» **YOUR ASSIGNMENT**: These records contain pictures, which must be left out; copy exactly the lines from the one with "banana: none [545,302,636,352]" up to and including the one with "utensil holder: present".

» **RAW DATA**:
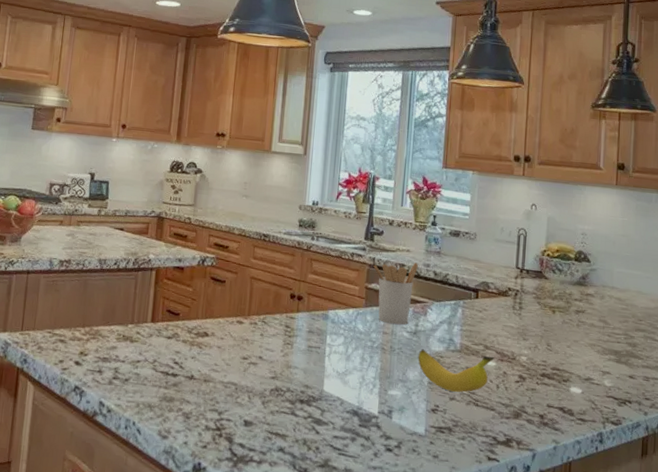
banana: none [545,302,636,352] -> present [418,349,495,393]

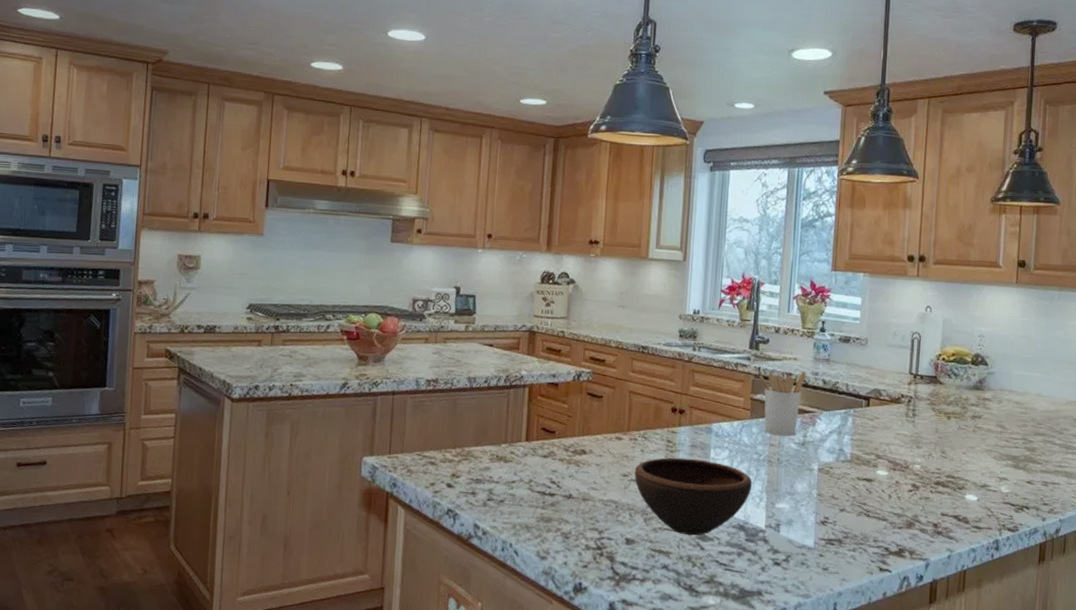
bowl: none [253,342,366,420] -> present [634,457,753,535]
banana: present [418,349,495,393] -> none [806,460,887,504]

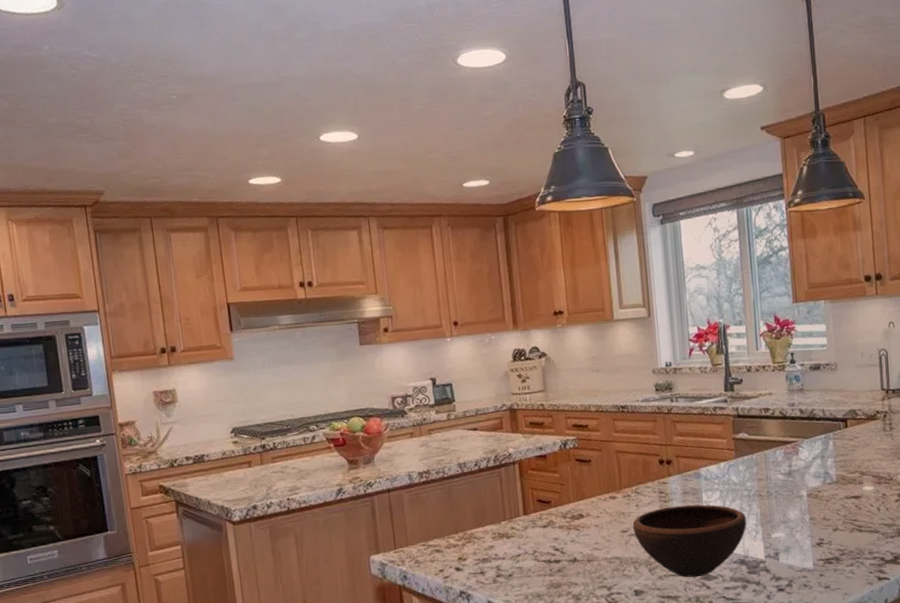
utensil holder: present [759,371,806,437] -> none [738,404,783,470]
...
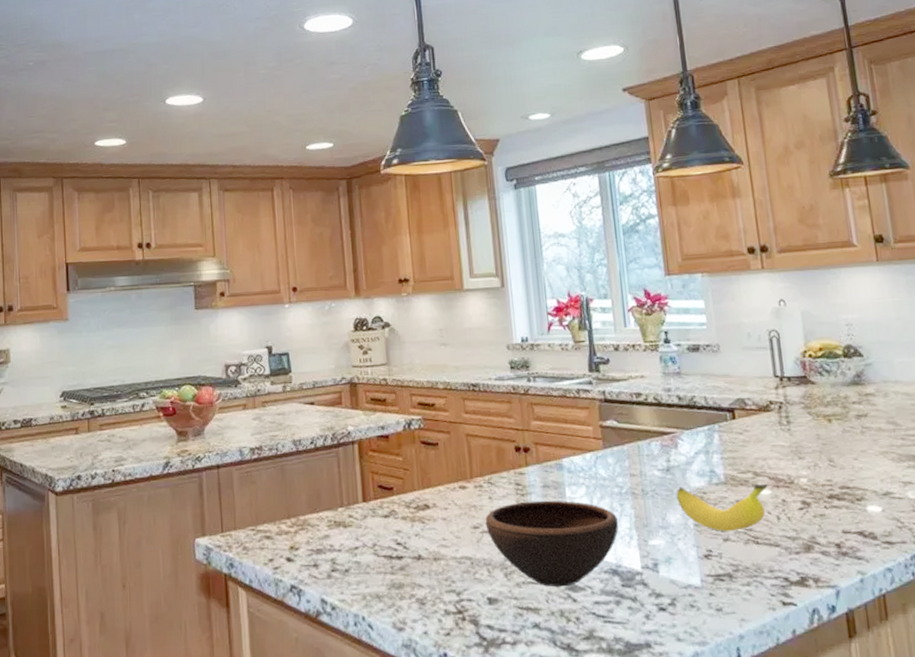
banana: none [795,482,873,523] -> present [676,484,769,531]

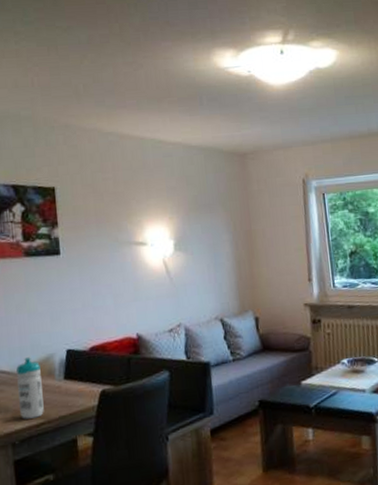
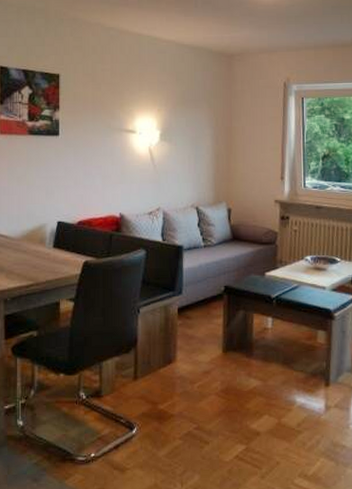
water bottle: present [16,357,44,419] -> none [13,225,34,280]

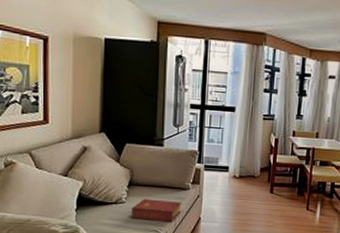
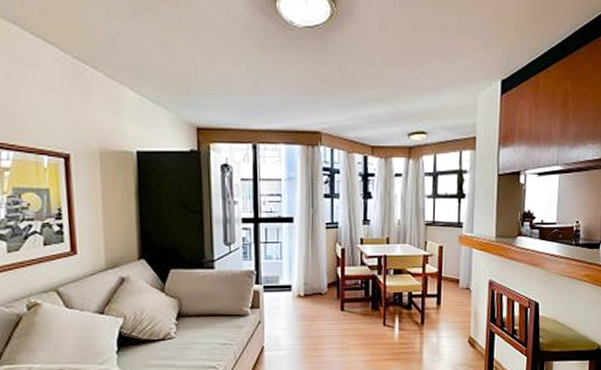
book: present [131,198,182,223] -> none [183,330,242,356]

» **RESULT**:
banana: none [545,302,636,352] -> present [418,349,495,393]

bowl: none [253,342,366,420] -> present [634,457,753,535]
banana: present [418,349,495,393] -> none [806,460,887,504]

utensil holder: present [759,371,806,437] -> none [738,404,783,470]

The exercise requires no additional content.